SOURCE DATA Block Start
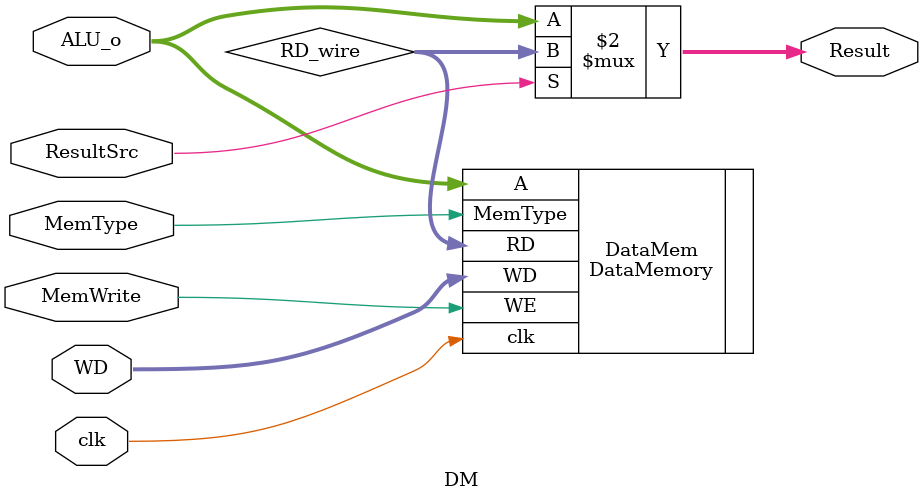
<source format=sv>
module DM #(
    parameter DATA_WIDTH = 32
)(
    input logic                   clk,
    input logic  [DATA_WIDTH-1:0] ALU_o,
    input logic  [DATA_WIDTH-1:0] WD,
    input logic                   ResultSrc,
    input logic                   MemWrite,
    input logic                   MemType,
    output logic [DATA_WIDTH-1:0] Result
);

logic [DATA_WIDTH-1:0] RD_wire;

DataMemory DataMem(
    .clk(clk),
    .WE(MemWrite),
    .A(ALU_o),
    .WD(WD),
    .RD(RD_wire),
    .MemType(MemType)
);

always_comb begin
    Result = ResultSrc ? RD_wire : ALU_o;
end

endmodule

</source>
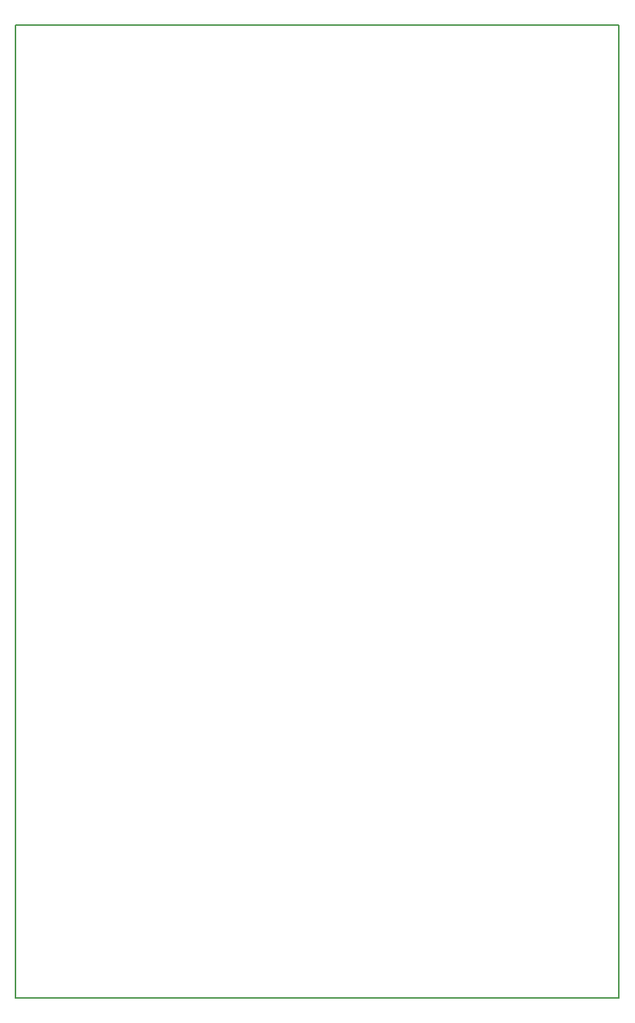
<source format=gbr>
%TF.GenerationSoftware,KiCad,Pcbnew,(6.0.9)*%
%TF.CreationDate,2022-12-19T19:37:01+02:00*%
%TF.ProjectId,FMC_MIPI_v2,464d435f-4d49-4504-995f-76322e6b6963,rev?*%
%TF.SameCoordinates,Original*%
%TF.FileFunction,Profile,NP*%
%FSLAX46Y46*%
G04 Gerber Fmt 4.6, Leading zero omitted, Abs format (unit mm)*
G04 Created by KiCad (PCBNEW (6.0.9)) date 2022-12-19 19:37:01*
%MOMM*%
%LPD*%
G01*
G04 APERTURE LIST*
%TA.AperFunction,Profile*%
%ADD10C,0.150000*%
%TD*%
G04 APERTURE END LIST*
D10*
X90170000Y-140970000D02*
X90170000Y-29210000D01*
X90170000Y-140970000D02*
X159512000Y-140970000D01*
X159512000Y-29210000D02*
X159512000Y-140970000D01*
X159512000Y-29210000D02*
X90170000Y-29210000D01*
M02*

</source>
SOURCE DATA Block End
## GOAL OF THE EXERCISE
Throughout the data, tally the lines that hold the string "logic" and report the tally alone.

## COMPLETED EXERCISE
8